In questo scenario, dopo la tragedia delle Torri gemelle, la scelta politica degli Stati Uniti di optare per la missione di gendarme del mondo, indipendentemente da un’intesa o da una concertazione con le altre istanze internazionali (non solo l’ONU, ma anche la Nato e l’UE), aggrava le tensioni e i rapporti internazionali. Se nel passato difesa voleva significare il controllo e la garanzia dell’inviolabilità dei confini nazionali, oggi, nel mondo globalizzato, si sta passando da quella concezione di tipo territoriale a una dai contorni ben più sfumati, la sicurezza. Questo passaggio è ambiguo e pericoloso, perché amplifica l’area di azione della politica militare: la sicurezza diventa insomma facilmente autodifesa “preventiva”. In un mondo economicamente interdipendente, la sicurezza viene a significare anche la garanzia della continuità dei flussi degli approvvigionamenti energetici e alimentari, garanzia che dipende da equilibri politici favorevoli ai rapporti internazionali stabiliti tra i pochi paesi ricchi e i molti paesi poveri. In caso di alterazione di tali equilibri ecco che la sicurezza internazionale, legata agli interessi nazionali dell’occidente, va garantita anche attraverso un uso ad ampio raggio dello strumento militare.

A fronte di tutto ciò la Pacem in terris ha anticipato quanto è diventato una necessità non più rinviabile: l’assunzione di una responsabilità comune su scala mondiale.

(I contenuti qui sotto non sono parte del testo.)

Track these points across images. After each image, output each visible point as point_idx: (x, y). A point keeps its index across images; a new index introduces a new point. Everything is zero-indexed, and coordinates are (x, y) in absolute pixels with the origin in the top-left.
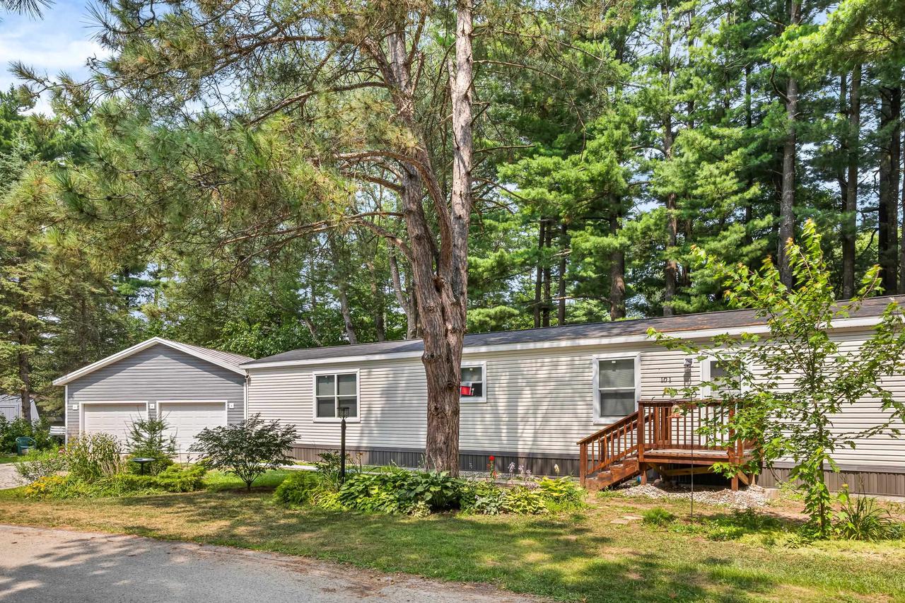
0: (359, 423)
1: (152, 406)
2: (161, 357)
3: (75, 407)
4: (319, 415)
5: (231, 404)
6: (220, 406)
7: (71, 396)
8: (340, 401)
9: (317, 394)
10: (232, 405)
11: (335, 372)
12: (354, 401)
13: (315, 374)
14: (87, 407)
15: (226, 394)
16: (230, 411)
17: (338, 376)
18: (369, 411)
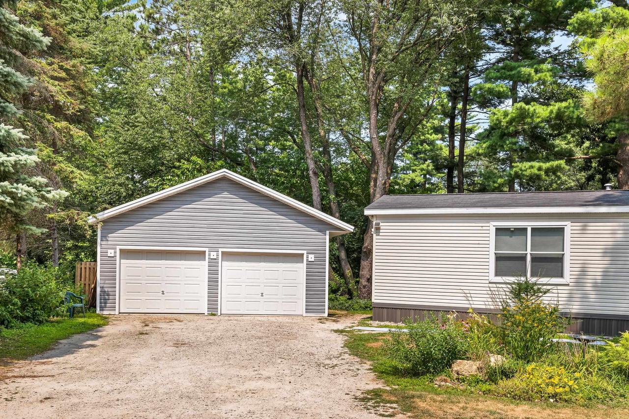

Una responsabilità che rende ancora attuali due lezioni fondamentali dell’enciclica stessa, costituite per un verso dalla distinzione tra l’errore e l’errante e per l’altro verso dalla fiducia nel dinamismo dei movimenti storici per realizzare il superamento delle ideologie. Così la ricerca della pace, superando ogni lettura dei conflitti in chiave di “scontro di civiltà”, deve sempre coinvolgere quelli che in pace non sono e quindi esige, preliminarmente, il reciproco riconoscimento degli avversari. In questo modo si può sempre compiere un atto di fiducia nell’uomo e nella storia, nella quale il credente intravede l’opera della Provvidenza e il non credente può trovare motivazioni e stimoli di proposte ulteriori.

 

M.C.

 

1 ROSATI D. - CARTA D. (a cura), «Pacem in terris. La fatica della pace», EDB, Bologna 2003, pp. 175, € 12,00.